## Stated exercise
Reproduce the records word for word, from the first line down to and including the line with "genus: Lunella".

## Given data

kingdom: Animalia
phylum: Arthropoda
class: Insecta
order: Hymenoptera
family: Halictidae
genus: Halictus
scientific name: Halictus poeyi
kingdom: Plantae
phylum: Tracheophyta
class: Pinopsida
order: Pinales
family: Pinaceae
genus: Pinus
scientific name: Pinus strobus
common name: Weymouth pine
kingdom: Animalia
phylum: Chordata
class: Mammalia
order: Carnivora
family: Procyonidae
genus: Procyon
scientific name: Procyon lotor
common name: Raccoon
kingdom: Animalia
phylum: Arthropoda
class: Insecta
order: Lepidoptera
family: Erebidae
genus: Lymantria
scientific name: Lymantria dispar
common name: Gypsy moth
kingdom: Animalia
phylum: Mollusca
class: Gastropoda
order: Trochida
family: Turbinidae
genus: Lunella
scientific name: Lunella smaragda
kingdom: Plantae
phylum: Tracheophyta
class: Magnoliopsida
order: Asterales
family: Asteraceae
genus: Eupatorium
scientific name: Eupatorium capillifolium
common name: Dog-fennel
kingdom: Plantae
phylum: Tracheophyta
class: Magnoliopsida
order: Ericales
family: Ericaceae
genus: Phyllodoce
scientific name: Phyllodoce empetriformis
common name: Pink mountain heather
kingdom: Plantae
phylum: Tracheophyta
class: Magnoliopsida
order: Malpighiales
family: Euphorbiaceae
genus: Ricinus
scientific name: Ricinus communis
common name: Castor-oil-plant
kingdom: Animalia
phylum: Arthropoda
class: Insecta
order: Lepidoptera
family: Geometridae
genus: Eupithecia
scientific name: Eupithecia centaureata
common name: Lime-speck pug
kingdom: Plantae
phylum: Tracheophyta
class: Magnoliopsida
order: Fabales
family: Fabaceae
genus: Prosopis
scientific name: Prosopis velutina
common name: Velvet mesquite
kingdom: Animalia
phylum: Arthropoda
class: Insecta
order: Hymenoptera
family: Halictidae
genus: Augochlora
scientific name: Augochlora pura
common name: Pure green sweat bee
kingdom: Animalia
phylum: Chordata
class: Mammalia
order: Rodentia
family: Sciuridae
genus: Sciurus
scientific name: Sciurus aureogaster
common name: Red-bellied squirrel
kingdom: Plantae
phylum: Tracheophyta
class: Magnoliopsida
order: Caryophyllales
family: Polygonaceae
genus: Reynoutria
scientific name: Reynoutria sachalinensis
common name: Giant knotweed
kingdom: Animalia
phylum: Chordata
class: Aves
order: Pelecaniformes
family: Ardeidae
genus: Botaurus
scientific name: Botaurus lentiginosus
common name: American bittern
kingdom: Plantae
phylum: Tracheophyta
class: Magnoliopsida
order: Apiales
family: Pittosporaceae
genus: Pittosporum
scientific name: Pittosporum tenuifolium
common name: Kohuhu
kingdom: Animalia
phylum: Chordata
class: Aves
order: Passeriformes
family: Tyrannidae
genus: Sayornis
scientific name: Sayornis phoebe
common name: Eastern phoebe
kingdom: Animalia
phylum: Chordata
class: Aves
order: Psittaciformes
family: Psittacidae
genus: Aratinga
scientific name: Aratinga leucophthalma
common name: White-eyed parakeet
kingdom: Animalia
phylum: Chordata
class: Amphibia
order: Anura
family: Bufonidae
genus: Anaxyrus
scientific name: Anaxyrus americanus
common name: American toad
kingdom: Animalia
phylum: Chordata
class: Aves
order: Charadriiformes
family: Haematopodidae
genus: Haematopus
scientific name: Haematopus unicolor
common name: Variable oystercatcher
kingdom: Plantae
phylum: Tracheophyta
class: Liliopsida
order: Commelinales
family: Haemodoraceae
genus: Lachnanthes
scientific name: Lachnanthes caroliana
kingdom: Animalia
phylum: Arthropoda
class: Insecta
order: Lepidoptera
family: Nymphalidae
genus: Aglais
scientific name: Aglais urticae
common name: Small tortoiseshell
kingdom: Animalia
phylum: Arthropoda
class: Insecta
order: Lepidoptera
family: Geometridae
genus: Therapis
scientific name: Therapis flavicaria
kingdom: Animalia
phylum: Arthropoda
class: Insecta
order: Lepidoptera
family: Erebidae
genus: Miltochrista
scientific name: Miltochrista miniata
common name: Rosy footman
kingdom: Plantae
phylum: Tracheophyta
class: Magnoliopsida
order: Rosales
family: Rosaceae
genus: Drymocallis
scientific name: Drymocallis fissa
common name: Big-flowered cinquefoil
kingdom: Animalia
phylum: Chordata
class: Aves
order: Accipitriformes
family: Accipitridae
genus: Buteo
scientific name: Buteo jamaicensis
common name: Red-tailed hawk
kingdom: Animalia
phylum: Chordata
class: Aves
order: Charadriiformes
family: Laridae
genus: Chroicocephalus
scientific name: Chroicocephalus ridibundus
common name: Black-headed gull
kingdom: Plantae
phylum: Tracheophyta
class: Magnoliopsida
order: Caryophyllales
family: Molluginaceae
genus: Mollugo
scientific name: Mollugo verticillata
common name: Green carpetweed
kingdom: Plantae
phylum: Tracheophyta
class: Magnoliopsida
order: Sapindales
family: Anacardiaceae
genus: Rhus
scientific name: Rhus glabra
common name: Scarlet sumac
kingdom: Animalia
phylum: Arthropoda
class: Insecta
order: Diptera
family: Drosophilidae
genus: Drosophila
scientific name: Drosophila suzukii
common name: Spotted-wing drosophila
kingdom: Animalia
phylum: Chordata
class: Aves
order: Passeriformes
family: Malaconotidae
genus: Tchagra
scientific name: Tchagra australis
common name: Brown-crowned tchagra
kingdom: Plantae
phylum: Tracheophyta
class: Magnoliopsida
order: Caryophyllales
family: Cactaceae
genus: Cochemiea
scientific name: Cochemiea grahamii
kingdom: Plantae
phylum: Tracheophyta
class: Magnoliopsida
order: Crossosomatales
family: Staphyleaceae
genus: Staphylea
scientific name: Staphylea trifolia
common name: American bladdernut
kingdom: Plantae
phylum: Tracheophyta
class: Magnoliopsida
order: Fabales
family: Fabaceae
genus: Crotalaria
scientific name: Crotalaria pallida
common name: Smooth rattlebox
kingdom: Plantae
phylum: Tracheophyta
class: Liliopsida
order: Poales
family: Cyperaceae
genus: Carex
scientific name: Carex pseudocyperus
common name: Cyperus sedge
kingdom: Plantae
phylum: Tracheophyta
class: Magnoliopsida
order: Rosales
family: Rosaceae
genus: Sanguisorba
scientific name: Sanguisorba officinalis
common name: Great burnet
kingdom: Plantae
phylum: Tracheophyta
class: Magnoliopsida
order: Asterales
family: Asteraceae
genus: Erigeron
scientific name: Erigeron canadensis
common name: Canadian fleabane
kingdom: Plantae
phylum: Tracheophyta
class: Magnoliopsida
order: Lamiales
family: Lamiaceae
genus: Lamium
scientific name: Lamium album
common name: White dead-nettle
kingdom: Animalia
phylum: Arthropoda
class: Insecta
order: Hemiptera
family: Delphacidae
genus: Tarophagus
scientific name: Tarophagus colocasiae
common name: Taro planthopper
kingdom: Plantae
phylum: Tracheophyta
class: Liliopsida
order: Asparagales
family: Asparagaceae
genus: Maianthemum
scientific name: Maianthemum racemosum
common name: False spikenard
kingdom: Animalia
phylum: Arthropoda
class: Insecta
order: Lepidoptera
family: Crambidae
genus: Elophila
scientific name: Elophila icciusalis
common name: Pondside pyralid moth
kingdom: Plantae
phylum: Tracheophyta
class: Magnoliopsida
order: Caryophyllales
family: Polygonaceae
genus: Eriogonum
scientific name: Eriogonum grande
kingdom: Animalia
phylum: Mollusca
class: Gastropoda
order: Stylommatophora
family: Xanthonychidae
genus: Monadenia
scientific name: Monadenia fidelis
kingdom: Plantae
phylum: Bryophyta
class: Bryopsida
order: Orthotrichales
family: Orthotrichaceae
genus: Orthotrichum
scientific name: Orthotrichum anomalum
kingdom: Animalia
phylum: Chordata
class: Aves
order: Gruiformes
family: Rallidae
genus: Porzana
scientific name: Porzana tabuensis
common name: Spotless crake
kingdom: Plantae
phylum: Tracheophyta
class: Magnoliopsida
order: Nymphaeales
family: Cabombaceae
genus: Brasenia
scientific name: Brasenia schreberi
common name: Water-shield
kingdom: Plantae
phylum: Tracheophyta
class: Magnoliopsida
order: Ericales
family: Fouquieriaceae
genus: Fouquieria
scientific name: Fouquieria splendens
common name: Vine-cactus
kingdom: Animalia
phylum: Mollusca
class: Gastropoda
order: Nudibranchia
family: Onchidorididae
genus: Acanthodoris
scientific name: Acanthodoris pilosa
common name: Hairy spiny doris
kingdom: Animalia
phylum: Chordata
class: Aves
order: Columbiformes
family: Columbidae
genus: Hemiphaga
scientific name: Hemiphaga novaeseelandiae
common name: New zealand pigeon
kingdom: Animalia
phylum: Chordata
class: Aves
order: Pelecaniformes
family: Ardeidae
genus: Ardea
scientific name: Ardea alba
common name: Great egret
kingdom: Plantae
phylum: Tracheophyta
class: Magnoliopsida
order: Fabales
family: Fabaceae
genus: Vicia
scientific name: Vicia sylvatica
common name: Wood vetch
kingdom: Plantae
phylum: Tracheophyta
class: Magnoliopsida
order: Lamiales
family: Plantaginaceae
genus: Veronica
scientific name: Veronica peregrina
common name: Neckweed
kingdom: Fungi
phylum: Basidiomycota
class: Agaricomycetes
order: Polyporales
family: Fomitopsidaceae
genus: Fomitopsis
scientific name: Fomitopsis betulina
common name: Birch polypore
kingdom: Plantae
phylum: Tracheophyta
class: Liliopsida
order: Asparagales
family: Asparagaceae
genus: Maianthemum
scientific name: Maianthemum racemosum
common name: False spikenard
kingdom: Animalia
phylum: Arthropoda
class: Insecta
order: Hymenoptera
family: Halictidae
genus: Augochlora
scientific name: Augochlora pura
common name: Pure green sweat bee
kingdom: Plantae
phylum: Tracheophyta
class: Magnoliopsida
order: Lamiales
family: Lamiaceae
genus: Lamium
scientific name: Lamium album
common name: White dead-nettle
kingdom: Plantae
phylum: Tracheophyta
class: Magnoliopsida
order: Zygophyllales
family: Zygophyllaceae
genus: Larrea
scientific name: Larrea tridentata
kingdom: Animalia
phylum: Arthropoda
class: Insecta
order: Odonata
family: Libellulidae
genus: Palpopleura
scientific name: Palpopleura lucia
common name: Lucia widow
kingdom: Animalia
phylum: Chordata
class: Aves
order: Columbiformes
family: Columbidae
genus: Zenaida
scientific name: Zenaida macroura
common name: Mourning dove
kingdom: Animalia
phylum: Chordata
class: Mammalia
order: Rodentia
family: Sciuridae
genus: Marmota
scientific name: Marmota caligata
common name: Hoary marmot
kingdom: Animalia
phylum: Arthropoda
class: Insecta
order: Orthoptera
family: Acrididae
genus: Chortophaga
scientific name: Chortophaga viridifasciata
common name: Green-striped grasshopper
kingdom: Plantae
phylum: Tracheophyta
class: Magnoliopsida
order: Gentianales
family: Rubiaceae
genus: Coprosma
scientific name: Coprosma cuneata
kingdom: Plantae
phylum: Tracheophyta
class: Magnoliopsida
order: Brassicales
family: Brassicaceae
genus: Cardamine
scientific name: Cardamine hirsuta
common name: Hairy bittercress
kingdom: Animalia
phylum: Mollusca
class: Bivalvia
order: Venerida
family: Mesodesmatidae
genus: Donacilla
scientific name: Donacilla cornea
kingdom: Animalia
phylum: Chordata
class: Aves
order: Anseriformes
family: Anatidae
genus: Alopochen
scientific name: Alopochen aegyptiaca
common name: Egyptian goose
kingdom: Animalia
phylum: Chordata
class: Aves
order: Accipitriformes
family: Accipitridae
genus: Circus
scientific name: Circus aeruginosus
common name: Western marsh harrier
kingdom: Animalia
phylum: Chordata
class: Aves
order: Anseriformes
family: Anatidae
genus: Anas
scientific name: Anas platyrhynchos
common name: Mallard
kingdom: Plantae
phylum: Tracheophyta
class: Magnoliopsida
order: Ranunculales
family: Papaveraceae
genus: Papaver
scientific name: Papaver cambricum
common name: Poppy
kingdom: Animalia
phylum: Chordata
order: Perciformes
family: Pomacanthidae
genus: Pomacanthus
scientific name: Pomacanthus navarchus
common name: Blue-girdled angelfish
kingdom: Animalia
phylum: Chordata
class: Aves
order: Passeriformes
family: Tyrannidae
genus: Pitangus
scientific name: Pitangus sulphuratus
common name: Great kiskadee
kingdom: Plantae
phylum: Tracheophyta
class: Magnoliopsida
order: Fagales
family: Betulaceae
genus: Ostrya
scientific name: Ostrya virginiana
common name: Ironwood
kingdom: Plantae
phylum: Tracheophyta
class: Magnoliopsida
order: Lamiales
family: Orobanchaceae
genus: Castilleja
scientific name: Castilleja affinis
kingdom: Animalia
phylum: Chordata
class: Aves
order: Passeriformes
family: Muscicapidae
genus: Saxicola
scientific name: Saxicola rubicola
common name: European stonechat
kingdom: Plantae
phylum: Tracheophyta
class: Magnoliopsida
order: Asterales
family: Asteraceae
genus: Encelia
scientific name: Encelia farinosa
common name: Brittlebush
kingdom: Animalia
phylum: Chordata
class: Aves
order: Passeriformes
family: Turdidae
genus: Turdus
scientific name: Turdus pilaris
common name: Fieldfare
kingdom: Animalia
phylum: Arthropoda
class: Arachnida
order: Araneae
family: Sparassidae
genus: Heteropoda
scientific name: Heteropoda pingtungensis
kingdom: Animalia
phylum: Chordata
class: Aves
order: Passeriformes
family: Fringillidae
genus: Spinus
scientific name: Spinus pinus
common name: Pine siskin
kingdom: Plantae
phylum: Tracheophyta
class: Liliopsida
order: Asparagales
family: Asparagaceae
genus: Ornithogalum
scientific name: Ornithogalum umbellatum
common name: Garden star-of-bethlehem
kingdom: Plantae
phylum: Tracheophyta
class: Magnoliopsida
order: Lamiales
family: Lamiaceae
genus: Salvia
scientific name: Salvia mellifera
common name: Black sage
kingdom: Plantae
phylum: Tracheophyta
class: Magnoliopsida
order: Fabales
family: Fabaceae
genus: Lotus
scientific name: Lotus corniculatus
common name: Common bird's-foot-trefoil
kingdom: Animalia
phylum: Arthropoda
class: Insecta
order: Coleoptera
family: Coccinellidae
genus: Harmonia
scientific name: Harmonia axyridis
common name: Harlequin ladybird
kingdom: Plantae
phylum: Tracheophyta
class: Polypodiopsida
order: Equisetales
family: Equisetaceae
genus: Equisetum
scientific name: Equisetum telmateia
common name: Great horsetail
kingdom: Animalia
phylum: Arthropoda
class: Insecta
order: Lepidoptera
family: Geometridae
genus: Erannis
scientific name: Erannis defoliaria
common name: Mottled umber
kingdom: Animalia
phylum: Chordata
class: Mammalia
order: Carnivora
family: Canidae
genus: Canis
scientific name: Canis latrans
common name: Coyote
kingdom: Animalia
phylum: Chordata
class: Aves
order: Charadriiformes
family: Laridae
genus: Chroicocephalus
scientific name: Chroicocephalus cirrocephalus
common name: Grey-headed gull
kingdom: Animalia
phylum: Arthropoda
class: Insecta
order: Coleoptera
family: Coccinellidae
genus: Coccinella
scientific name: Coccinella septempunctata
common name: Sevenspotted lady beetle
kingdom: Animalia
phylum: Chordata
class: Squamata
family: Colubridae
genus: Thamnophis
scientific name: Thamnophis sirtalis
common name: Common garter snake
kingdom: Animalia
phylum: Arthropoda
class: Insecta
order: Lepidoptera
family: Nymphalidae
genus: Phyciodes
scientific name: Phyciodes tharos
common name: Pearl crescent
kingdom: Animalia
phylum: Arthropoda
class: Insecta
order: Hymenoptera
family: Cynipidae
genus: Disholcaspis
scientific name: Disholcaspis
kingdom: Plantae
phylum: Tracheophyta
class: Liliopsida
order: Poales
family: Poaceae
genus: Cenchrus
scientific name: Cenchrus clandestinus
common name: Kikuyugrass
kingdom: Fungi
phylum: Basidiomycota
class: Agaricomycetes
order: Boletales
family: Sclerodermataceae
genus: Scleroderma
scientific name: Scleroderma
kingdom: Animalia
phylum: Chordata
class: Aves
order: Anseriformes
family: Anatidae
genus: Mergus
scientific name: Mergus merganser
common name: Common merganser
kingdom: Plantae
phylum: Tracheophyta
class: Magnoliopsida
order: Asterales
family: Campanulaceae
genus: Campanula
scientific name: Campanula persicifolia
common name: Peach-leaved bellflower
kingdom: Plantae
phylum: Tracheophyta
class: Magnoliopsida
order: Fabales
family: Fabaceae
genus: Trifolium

## Response to this exercise
kingdom: Animalia
phylum: Arthropoda
class: Insecta
order: Hymenoptera
family: Halictidae
genus: Halictus
scientific name: Halictus poeyi
kingdom: Plantae
phylum: Tracheophyta
class: Pinopsida
order: Pinales
family: Pinaceae
genus: Pinus
scientific name: Pinus strobus
common name: Weymouth pine
kingdom: Animalia
phylum: Chordata
class: Mammalia
order: Carnivora
family: Procyonidae
genus: Procyon
scientific name: Procyon lotor
common name: Raccoon
kingdom: Animalia
phylum: Arthropoda
class: Insecta
order: Lepidoptera
family: Erebidae
genus: Lymantria
scientific name: Lymantria dispar
common name: Gypsy moth
kingdom: Animalia
phylum: Mollusca
class: Gastropoda
order: Trochida
family: Turbinidae
genus: Lunella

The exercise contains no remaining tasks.